• **Problem requirements**
Return every line of the data exactly as it appears.

___ Source material ___

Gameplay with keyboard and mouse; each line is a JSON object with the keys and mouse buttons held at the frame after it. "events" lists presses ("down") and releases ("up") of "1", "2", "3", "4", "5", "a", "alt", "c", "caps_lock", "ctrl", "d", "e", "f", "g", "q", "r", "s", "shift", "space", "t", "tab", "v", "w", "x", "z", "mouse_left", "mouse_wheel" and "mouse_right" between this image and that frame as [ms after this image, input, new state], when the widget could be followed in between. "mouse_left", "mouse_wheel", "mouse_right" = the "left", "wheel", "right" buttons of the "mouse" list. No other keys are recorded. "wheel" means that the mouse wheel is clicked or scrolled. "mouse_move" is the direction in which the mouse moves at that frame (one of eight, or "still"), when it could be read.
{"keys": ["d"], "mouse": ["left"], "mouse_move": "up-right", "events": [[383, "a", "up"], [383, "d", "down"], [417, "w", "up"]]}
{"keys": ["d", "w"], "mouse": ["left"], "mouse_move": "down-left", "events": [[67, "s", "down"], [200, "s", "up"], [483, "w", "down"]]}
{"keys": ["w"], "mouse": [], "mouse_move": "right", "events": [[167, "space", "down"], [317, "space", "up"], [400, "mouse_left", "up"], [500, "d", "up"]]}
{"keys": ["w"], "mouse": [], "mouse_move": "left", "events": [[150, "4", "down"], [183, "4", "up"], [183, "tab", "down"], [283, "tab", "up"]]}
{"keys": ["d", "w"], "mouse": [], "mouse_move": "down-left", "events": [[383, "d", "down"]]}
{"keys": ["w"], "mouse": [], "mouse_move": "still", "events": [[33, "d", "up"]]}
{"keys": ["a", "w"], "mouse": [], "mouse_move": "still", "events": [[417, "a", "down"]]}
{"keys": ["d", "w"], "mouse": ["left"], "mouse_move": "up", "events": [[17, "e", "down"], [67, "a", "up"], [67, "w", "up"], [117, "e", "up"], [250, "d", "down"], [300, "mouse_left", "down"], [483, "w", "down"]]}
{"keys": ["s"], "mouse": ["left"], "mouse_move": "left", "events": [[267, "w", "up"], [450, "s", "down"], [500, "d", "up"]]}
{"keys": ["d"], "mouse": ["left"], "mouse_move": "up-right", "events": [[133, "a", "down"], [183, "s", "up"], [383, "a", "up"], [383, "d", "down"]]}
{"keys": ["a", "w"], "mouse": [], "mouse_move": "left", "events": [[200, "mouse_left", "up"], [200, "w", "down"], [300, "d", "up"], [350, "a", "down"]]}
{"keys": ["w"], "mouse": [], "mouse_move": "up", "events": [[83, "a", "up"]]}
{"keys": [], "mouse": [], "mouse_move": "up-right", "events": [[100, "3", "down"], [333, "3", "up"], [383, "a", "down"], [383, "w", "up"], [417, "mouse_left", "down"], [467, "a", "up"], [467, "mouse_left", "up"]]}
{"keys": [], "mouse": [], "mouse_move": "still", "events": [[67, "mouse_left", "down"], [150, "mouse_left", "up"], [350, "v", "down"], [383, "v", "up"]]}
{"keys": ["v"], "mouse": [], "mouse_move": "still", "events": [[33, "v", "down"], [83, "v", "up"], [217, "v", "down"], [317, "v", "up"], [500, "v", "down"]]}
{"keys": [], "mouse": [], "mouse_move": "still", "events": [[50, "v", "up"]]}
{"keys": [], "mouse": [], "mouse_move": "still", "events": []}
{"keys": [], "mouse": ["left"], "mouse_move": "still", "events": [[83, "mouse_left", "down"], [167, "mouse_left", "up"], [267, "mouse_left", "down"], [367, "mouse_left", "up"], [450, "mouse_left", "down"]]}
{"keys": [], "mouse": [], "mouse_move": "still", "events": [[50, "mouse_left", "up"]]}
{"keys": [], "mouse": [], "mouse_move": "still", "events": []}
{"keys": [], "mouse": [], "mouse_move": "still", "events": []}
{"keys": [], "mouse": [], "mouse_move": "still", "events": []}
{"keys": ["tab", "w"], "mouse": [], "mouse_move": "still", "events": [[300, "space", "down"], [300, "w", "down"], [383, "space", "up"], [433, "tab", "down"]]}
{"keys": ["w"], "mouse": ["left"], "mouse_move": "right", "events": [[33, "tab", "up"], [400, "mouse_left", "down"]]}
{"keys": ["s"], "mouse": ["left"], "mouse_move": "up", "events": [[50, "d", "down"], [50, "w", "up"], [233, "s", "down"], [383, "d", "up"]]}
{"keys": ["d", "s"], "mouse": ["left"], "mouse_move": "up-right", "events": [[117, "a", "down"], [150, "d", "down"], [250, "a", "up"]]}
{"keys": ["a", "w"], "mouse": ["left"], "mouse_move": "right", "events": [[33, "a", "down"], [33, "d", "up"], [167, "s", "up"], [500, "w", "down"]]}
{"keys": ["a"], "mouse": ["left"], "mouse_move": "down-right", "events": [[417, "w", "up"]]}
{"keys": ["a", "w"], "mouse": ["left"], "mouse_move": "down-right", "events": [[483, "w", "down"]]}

___

• **Solution**
Gameplay with keyboard and mouse; each line is a JSON object with the keys and mouse buttons held at the frame after it. "events" lists presses ("down") and releases ("up") of "1", "2", "3", "4", "5", "a", "alt", "c", "caps_lock", "ctrl", "d", "e", "f", "g", "q", "r", "s", "shift", "space", "t", "tab", "v", "w", "x", "z", "mouse_left", "mouse_wheel" and "mouse_right" between this image and that frame as [ms after this image, input, new state], when the widget could be followed in between. "mouse_left", "mouse_wheel", "mouse_right" = the "left", "wheel", "right" buttons of the "mouse" list. No other keys are recorded. "wheel" means that the mouse wheel is clicked or scrolled. "mouse_move" is the direction in which the mouse moves at that frame (one of eight, or "still"), when it could be read.
{"keys": ["d"], "mouse": ["left"], "mouse_move": "up-right", "events": [[383, "a", "up"], [383, "d", "down"], [417, "w", "up"]]}
{"keys": ["d", "w"], "mouse": ["left"], "mouse_move": "down-left", "events": [[67, "s", "down"], [200, "s", "up"], [483, "w", "down"]]}
{"keys": ["w"], "mouse": [], "mouse_move": "right", "events": [[167, "space", "down"], [317, "space", "up"], [400, "mouse_left", "up"], [500, "d", "up"]]}
{"keys": ["w"], "mouse": [], "mouse_move": "left", "events": [[150, "4", "down"], [183, "4", "up"], [183, "tab", "down"], [283, "tab", "up"]]}
{"keys": ["d", "w"], "mouse": [], "mouse_move": "down-left", "events": [[383, "d", "down"]]}
{"keys": ["w"], "mouse": [], "mouse_move": "still", "events": [[33, "d", "up"]]}
{"keys": ["a", "w"], "mouse": [], "mouse_move": "still", "events": [[417, "a", "down"]]}
{"keys": ["d", "w"], "mouse": ["left"], "mouse_move": "up", "events": [[17, "e", "down"], [67, "a", "up"], [67, "w", "up"], [117, "e", "up"], [250, "d", "down"], [300, "mouse_left", "down"], [483, "w", "down"]]}
{"keys": ["s"], "mouse": ["left"], "mouse_move": "left", "events": [[267, "w", "up"], [450, "s", "down"], [500, "d", "up"]]}
{"keys": ["d"], "mouse": ["left"], "mouse_move": "up-right", "events": [[133, "a", "down"], [183, "s", "up"], [383, "a", "up"], [383, "d", "down"]]}
{"keys": ["a", "w"], "mouse": [], "mouse_move": "left", "events": [[200, "mouse_left", "up"], [200, "w", "down"], [300, "d", "up"], [350, "a", "down"]]}
{"keys": ["w"], "mouse": [], "mouse_move": "up", "events": [[83, "a", "up"]]}
{"keys": [], "mouse": [], "mouse_move": "up-right", "events": [[100, "3", "down"], [333, "3", "up"], [383, "a", "down"], [383, "w", "up"], [417, "mouse_left", "down"], [467, "a", "up"], [467, "mouse_left", "up"]]}
{"keys": [], "mouse": [], "mouse_move": "still", "events": [[67, "mouse_left", "down"], [150, "mouse_left", "up"], [350, "v", "down"], [383, "v", "up"]]}
{"keys": ["v"], "mouse": [], "mouse_move": "still", "events": [[33, "v", "down"], [83, "v", "up"], [217, "v", "down"], [317, "v", "up"], [500, "v", "down"]]}
{"keys": [], "mouse": [], "mouse_move": "still", "events": [[50, "v", "up"]]}
{"keys": [], "mouse": [], "mouse_move": "still", "events": []}
{"keys": [], "mouse": ["left"], "mouse_move": "still", "events": [[83, "mouse_left", "down"], [167, "mouse_left", "up"], [267, "mouse_left", "down"], [367, "mouse_left", "up"], [450, "mouse_left", "down"]]}
{"keys": [], "mouse": [], "mouse_move": "still", "events": [[50, "mouse_left", "up"]]}
{"keys": [], "mouse": [], "mouse_move": "still", "events": []}
{"keys": [], "mouse": [], "mouse_move": "still", "events": []}
{"keys": [], "mouse": [], "mouse_move": "still", "events": []}
{"keys": ["tab", "w"], "mouse": [], "mouse_move": "still", "events": [[300, "space", "down"], [300, "w", "down"], [383, "space", "up"], [433, "tab", "down"]]}
{"keys": ["w"], "mouse": ["left"], "mouse_move": "right", "events": [[33, "tab", "up"], [400, "mouse_left", "down"]]}
{"keys": ["s"], "mouse": ["left"], "mouse_move": "up", "events": [[50, "d", "down"], [50, "w", "up"], [233, "s", "down"], [383, "d", "up"]]}
{"keys": ["d", "s"], "mouse": ["left"], "mouse_move": "up-right", "events": [[117, "a", "down"], [150, "d", "down"], [250, "a", "up"]]}
{"keys": ["a", "w"], "mouse": ["left"], "mouse_move": "right", "events": [[33, "a", "down"], [33, "d", "up"], [167, "s", "up"], [500, "w", "down"]]}
{"keys": ["a"], "mouse": ["left"], "mouse_move": "down-right", "events": [[417, "w", "up"]]}
{"keys": ["a", "w"], "mouse": ["left"], "mouse_move": "down-right", "events": [[483, "w", "down"]]}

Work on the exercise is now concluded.